Queridos graduandos hoy
concluyen una larga carrera de estudios, digna de admiración y respeto.
Sus logros llenan de satisfacción y orgullo a sus padres, a sus
profesores y a su Universidad. Han subido un escalón, no han llegado aún
al descanso. No se detengan en su formación. La vida sigue su curso. Los
procesos de cambio continúan.
Piensen que su formación
es un continuum, lleno de muchos momentos importantes, con un
norte que no debe conocer de estaciones, ni detenimientos. El cambio es cada vez más acelerado. Si se detienen, que sea solo para
respirar y cobrar nuevas fuerzas, porque si su “pausa” se prolonga
demasiado, dejarán de vivir en la realidad. Vivir plenamente –de una
manera más “real”-significa estar alerta, concentrarse, esforzarse,
poner a prueba sus aptitudes y capacidades; en fin, como decía Ortega y
Gasset, “exigirse mucho a sí mismo”.
Ustedes se llevan un
caudal valioso de conocimientos de esta casa de estudios. Aquí han
recibido un bagaje de competencias técnicas, pero también unos valores.

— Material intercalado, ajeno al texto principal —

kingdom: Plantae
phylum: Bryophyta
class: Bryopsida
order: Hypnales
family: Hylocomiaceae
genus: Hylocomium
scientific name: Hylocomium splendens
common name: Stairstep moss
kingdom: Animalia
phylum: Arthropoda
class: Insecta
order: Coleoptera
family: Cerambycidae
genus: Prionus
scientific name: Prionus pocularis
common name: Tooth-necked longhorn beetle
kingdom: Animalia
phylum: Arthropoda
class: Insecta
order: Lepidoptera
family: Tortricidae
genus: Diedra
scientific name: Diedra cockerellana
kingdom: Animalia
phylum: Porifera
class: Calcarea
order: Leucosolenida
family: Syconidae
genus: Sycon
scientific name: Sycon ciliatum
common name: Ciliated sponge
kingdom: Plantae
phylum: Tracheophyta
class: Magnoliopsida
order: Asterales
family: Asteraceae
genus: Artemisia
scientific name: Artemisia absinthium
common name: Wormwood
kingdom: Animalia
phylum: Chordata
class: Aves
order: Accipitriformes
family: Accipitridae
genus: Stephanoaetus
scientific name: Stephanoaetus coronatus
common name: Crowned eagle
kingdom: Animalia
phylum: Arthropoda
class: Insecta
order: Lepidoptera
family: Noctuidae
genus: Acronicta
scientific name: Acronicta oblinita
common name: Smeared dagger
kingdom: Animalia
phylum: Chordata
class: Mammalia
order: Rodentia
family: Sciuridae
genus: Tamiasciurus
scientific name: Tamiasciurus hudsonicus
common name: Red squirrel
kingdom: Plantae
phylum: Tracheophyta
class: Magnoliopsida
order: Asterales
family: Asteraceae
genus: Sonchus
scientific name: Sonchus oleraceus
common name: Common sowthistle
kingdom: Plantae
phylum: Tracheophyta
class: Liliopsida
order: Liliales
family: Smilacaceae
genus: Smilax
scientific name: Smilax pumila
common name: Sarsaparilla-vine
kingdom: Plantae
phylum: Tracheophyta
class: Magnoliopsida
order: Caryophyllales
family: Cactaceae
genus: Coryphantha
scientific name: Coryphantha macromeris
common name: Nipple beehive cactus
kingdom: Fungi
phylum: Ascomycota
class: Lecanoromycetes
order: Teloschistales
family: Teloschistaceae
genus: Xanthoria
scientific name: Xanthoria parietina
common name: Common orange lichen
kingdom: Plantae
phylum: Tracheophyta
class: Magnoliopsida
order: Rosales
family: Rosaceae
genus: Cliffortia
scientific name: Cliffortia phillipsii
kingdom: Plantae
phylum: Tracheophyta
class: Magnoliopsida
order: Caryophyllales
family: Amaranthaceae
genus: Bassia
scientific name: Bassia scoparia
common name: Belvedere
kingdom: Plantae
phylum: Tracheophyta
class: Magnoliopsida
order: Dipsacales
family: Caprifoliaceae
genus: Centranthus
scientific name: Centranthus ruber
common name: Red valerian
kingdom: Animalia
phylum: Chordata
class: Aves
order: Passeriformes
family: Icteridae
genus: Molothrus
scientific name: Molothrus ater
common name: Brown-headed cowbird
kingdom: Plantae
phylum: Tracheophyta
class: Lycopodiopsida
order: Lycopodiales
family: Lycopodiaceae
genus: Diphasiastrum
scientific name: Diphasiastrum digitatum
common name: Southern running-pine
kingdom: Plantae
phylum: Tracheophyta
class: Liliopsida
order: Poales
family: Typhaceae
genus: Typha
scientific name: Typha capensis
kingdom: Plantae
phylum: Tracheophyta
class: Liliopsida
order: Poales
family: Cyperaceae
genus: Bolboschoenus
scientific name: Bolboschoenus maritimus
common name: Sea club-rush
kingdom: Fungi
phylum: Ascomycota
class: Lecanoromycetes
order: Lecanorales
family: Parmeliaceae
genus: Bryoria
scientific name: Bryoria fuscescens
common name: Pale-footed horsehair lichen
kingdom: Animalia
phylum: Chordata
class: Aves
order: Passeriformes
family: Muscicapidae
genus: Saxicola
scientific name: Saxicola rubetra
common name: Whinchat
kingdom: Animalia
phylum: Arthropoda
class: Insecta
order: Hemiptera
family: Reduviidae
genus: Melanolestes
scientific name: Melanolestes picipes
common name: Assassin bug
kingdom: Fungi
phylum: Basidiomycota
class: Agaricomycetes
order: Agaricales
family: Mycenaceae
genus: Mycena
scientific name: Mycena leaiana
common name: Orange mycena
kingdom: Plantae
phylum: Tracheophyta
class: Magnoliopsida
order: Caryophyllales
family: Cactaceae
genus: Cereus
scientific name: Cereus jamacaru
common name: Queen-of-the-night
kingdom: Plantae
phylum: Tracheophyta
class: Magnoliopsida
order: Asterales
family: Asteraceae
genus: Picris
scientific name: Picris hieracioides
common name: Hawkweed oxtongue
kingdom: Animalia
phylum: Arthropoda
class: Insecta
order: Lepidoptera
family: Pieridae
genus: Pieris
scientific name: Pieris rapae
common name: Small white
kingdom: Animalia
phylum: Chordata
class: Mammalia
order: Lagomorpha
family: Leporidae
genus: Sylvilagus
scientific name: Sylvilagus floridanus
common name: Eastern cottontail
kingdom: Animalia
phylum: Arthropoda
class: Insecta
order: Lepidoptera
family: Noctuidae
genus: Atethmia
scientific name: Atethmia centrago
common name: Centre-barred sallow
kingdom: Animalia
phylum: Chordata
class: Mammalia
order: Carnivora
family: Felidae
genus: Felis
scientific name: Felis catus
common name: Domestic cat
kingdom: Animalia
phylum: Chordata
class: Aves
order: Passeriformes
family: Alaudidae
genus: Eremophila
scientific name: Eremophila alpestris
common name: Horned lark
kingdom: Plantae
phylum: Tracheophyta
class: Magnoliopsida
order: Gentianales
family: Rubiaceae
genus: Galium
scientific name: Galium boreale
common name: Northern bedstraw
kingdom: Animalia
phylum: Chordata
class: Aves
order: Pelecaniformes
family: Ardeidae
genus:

¡Ojala que se lleven también una lección más importante! Asuman
responsablemente su vida. Lo mejor de la educación que se imparte en
esta Universidad consiste en convencer a nuestros graduados de que tomen
en serio los valores, especialmente la vida, la libertad, la
generosidad, el servicio, la paz, la justicia y el amor.
Al salir de este acto
ustedes graduandos se integrarán en una nueva realidad. Una realidad
con muchas dificultades, en muchos aspectos, una realidad injusta y
excluyente. Sobran las cifras que muestran la miseria humana
(analfabetismo, insalubridad, desempleo, falta de alimentación
injusticia social, delincuencia, falta de institucionalidad). Van a
encontrar un mundo que puede parecer hoy un lugar confuso y lleno de
egoísmo, sectarismo, intolerancia… pero, quien les ha hablado que la
vida les iba a ser fácil? Justo ahí está su compromiso, trabajar duro
para transformar esa realidad.
Finalmente, comparé
este acto de graduación, con la gran fiesta de despedida del hijo,
que tras recibir las mejores enseñanzas y costumbres en el hogar
siente estar preparado, y se dispone a desplegar sus alas, elevar su
vuelo y a descubrir nuevos horizontes.
Felicidades graduandos por
sus éxitos.
Felicidades por su valiosa decisión de haber asociado su futuro a esta
Universidad ITECO. Agradecimientos a los familiares y amigos que
vienen a acompañarnos y compartir con los graduandos uno de los días
más felices de sus vidas, el solemne acto de graduación.